* _Supplied passage_:
- - -
Volatility of Principal: Another aspect of stability is what happens to your principal value over time. With Kilde, your investment principal remains at par value throughout the term (it’s a loan, not marked-to-market daily). You receive interest, and at maturity the full principal is returned (assuming no default). There’s no daily price volatility on your account – the only risk to principal is if a borrower defaults and collateral recovery fails (which has not happened so far). In contrast, Endowus’s portfolios are subject to market volatility: since you hold mutual funds, the NAV (net asset value) fluctuates daily with bond prices and stock prices. If markets decline, the value of your portfolio can drop. For example, during market downturns, the Income portfolios have seen drawdowns; historically, the worst-case 3-year return was about –22% (annualised) for the higher-risk portfolio, indicating that an investor could see double-digit percentage dips in portfolio value in bad markets (e.g. rising interest rates or equity bear markets). The trade-off is that Endowus portfolios also have some growth potential (from equity appreciation), whereas Kilde’s return is purely interest with no upside beyond the coupon. If markets perform well, Endowus’s portfolio NAV can rise (delivering capital gains on top of income). Still, if markets perform poorly, one might even experience a period where payouts partially come from capital or get reduced and principal value declines. Endowus designed the Stable Income to “not eat into capital” for payouts, meaning it tries to pay out only the interest earned, but in extremely low-yield environments, even bond funds could dip into capital for distributions. In summary, Kilde provides a stable, predetermined income and principal stability (apart from credit risk), whereas Endowus provides a variable income with underlying principal volatility, balancing income and growth. Investors who cannot tolerate seeing their account value fluctuate might prefer Kilde’s steady-value approach. At the same time, those okay with some ups and downs for long-term growth may find Endowus acceptable.
- - -
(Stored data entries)
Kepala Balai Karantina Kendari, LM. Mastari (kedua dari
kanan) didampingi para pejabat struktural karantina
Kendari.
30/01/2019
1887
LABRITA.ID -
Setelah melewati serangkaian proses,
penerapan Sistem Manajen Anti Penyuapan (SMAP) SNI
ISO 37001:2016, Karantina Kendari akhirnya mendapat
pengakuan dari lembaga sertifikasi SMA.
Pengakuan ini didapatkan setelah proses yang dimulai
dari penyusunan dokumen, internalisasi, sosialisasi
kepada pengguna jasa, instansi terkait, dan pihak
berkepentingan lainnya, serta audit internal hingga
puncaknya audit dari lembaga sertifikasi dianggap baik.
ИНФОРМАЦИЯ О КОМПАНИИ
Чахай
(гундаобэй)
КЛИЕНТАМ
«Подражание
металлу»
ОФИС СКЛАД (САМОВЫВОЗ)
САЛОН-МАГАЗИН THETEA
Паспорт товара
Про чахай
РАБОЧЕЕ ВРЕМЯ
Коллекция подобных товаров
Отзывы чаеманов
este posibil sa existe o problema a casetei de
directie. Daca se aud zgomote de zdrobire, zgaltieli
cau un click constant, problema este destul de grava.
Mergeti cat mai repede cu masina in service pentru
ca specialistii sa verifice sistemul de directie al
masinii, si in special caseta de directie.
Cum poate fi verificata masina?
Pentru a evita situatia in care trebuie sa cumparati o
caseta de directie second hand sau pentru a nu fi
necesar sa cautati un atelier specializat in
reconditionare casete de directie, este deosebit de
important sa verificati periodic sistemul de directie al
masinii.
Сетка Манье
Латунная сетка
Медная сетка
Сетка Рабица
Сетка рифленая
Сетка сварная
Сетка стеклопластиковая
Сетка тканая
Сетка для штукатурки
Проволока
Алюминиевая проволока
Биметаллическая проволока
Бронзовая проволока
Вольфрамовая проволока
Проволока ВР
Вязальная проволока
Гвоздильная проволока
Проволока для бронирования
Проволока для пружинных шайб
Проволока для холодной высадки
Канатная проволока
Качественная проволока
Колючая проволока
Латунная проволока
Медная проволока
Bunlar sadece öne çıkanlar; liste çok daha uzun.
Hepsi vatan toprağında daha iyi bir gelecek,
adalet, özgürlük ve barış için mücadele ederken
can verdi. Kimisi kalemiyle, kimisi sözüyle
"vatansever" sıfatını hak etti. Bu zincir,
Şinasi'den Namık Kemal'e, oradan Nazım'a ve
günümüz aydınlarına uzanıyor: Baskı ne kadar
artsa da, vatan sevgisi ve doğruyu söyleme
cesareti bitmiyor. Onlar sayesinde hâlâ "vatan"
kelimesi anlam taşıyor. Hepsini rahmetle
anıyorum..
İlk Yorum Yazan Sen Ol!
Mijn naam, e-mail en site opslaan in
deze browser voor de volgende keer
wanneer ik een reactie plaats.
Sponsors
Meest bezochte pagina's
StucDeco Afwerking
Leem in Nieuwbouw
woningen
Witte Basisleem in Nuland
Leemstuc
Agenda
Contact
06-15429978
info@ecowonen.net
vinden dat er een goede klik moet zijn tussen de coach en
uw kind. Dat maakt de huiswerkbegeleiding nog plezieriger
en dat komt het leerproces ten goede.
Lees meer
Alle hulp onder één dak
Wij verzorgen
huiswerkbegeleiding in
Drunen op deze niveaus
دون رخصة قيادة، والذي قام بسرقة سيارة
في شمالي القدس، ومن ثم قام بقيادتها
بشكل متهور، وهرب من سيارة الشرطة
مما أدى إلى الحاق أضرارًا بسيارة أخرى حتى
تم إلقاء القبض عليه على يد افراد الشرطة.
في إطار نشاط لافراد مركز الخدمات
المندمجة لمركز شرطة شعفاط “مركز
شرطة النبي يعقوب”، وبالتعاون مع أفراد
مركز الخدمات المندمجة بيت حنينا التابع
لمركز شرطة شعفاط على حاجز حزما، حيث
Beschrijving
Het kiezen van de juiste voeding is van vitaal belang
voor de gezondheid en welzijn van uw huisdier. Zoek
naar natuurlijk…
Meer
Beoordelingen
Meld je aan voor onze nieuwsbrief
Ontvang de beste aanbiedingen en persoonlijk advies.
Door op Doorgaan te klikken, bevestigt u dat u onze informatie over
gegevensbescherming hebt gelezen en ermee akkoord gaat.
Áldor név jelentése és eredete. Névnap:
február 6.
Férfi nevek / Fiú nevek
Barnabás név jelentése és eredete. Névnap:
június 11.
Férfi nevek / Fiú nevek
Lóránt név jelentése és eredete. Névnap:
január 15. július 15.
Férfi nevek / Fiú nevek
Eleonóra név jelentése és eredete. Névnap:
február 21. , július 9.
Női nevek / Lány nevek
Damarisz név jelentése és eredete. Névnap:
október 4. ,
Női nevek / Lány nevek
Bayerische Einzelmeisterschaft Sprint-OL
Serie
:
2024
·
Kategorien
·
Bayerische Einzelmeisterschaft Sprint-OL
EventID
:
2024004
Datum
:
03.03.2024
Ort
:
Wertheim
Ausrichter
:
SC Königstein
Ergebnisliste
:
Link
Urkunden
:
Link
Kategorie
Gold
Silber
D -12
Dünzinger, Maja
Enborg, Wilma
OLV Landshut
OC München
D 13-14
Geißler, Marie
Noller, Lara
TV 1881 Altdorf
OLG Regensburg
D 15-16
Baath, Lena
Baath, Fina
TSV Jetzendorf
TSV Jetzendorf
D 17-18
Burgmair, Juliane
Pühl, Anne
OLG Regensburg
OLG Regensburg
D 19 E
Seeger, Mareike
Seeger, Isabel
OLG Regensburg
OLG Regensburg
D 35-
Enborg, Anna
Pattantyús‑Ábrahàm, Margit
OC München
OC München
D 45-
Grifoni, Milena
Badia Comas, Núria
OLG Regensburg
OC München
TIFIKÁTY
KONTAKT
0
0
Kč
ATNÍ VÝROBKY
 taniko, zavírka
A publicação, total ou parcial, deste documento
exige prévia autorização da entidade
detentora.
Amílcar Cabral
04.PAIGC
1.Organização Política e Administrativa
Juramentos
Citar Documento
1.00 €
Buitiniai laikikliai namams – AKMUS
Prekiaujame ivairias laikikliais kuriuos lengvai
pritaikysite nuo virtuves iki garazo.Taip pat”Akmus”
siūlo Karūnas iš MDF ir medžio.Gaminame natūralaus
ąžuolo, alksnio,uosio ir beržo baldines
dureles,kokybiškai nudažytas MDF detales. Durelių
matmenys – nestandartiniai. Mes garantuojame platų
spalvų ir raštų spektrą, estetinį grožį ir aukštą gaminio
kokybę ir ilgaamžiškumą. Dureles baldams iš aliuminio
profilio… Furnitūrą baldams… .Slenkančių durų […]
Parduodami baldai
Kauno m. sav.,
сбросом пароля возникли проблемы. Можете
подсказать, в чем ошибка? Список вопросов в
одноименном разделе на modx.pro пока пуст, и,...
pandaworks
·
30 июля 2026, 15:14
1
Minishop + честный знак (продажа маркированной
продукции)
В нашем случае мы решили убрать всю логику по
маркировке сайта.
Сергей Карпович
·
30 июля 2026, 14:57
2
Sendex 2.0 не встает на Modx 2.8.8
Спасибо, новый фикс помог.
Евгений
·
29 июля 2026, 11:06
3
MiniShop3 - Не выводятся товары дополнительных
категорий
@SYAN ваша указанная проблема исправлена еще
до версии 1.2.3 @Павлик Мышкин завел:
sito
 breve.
- - -
* _Requirement 1_: Lay out the part of the records that opens with the first line and closes with the line containing "kepada pengguna jasa, instansi" as a Markdown table with the columns No. and Line, numbering each row and omitting blank lines.
* _Requirement 2_: Proceed with the passage on principal volatility in Kilde and Endowus, picking up right after its final sentence.

* _Answer 1_:
| No. | Line |
|---|---|
| 1 | Kepala Balai Karantina Kendari, LM. Mastari (kedua dari |
| 2 | kanan) didampingi para pejabat struktural karantina |
| 3 | Kendari. |
| 4 | 30/01/2019 |
| 5 | 1887 |
| 6 | LABRITA.ID - |
| 7 | Setelah melewati serangkaian proses, |
| 8 | penerapan Sistem Manajen Anti Penyuapan (SMAP) SNI |
| 9 | ISO 37001:2016, Karantina Kendari akhirnya mendapat |
| 10 | pengakuan dari lembaga sertifikasi SMA. |
| 11 | Pengakuan ini didapatkan setelah proses yang dimulai |
| 12 | dari penyusunan dokumen, internalisasi, sosialisasi |
| 13 | kepada pengguna jasa, instansi terkait, dan pihak |

* _Answer 2_:
Risk Management & Collateral Controls

Kilde’s Risk Management: Managing credit risk is paramount for Kilde, given the high yields. Kilde employs a multi-layered risk management and collateral control strategy. First, Kilde’s team uses proprietary AI-driven credit analytics to vet potential borrowers rigorously – only ~9% of borrowers pass their strict criteria and due diligence. They analyse each NBFI’s loan book performance, financial health, and require that the loans being funded are of good quality. Second, Kilde structures each deal with robust collateral: the debentures are senior-secured obligations, meaning Kilde’s investors rank first in claim on the borrower’s assets/receivables. The underlying loan receivables (the collateral) typically have a Loan-to-Value (LTV) of ~70%, or in other words, the collateral value is around 1.4–1.6× the investment amount – this over-collateralization provides a cushion against losses. If a borrower were to default on payments, Kilde could seize and liquidate these receivables; the excess collateralization would increase the likelihood of full recovery for investors. To date, this model has worked with 0% defaults and 0% losses on Kilde’s platform. Kilde also monitors the borrowers continuously – it receives regular data on the underlying loan portfolio (hundreds of thousands of micro-loans) and can spot any deterioration early. In addition, many Kilde deals incorporate reserve accounts or cash buffers, and interest collections pass through Kilde before going to the borrower, ensuring investors get paid first. Lastly, diversification: while each deal is one borrower’s portfolio, Kilde often suggests investors spread across multiple deals, and each deal itself is diversified into thousands of end-borrowers (reducing idiosyncratic risk). The end result is a heavily secured lending structure: as Kilde describes, “our senior-secured debentures, backed by loan portfolios, are typically supported by 1.6× the value of the investment”, making investors first in line for repayment. Of course, private credit isn’t risk-free – a severe downturn could cause many underlying loans to go bad – but Kilde’s controls (selection, collateral, oversight) are designed to mitigate risk to a level where high yields can be achieved without any defaults so far.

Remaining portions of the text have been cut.